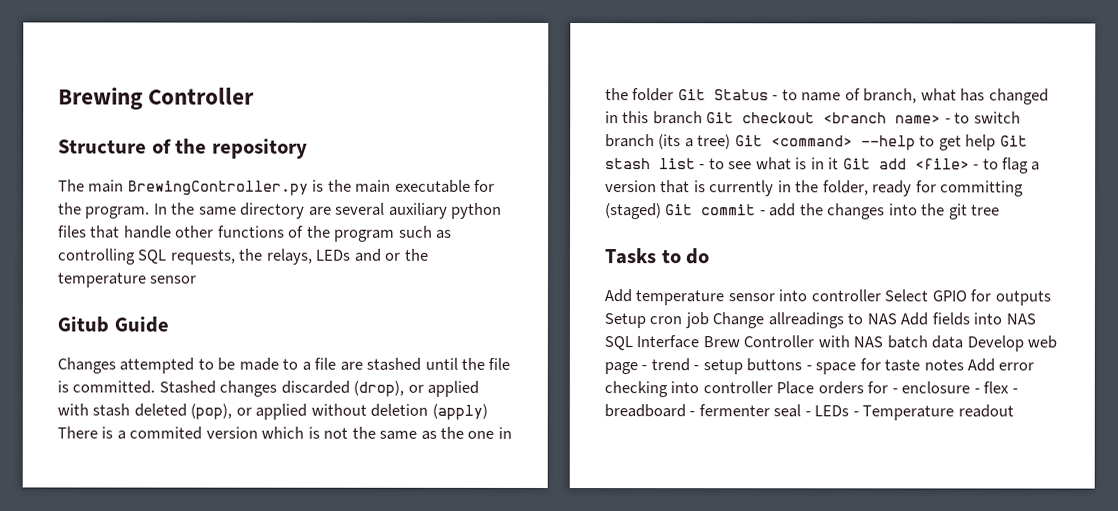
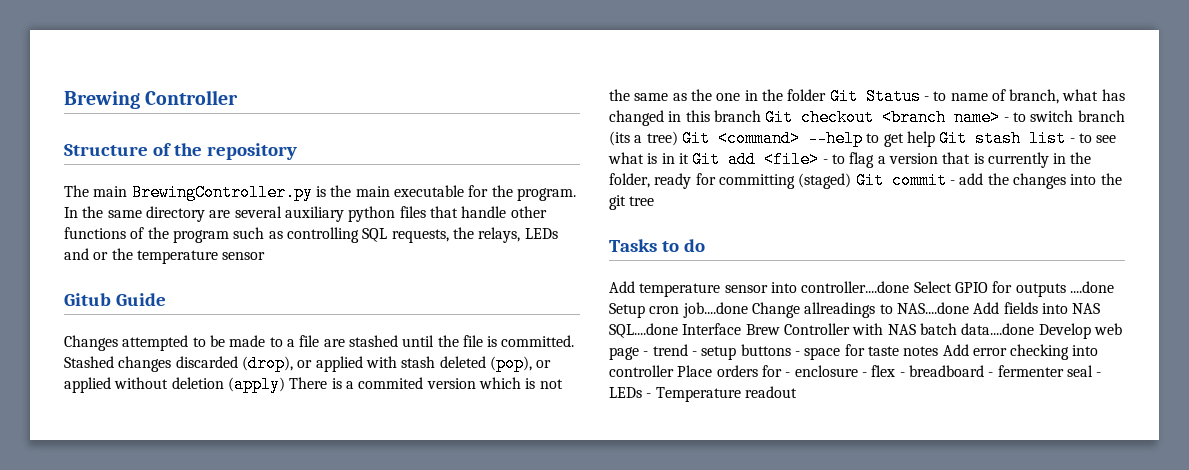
[810,289,881,302] controller -> [801,281,910,293] controller....done
(1051, 298) none -> [1069,281,1114,293] ....done
[684,312,709,329] job -> [682,302,748,318] job....done
[866,313,897,325] NAS -> [896,302,969,314] NAS....done
[604,336,633,351] SQL -> [609,323,678,338] SQL....done
[931,335,964,349] data -> [961,323,1035,335] data....done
------------------------------
**THE PROBLEM**:
Reproduce each line of the records exactly and exclude any images.

**SOLVED EXERCISE**:
[810,289,881,302] controller -> [801,281,910,293] controller....done
(1051, 298) none -> [1069,281,1114,293] ....done
[684,312,709,329] job -> [682,302,748,318] job....done
[866,313,897,325] NAS -> [896,302,969,314] NAS....done
[604,336,633,351] SQL -> [609,323,678,338] SQL....done
[931,335,964,349] data -> [961,323,1035,335] data....done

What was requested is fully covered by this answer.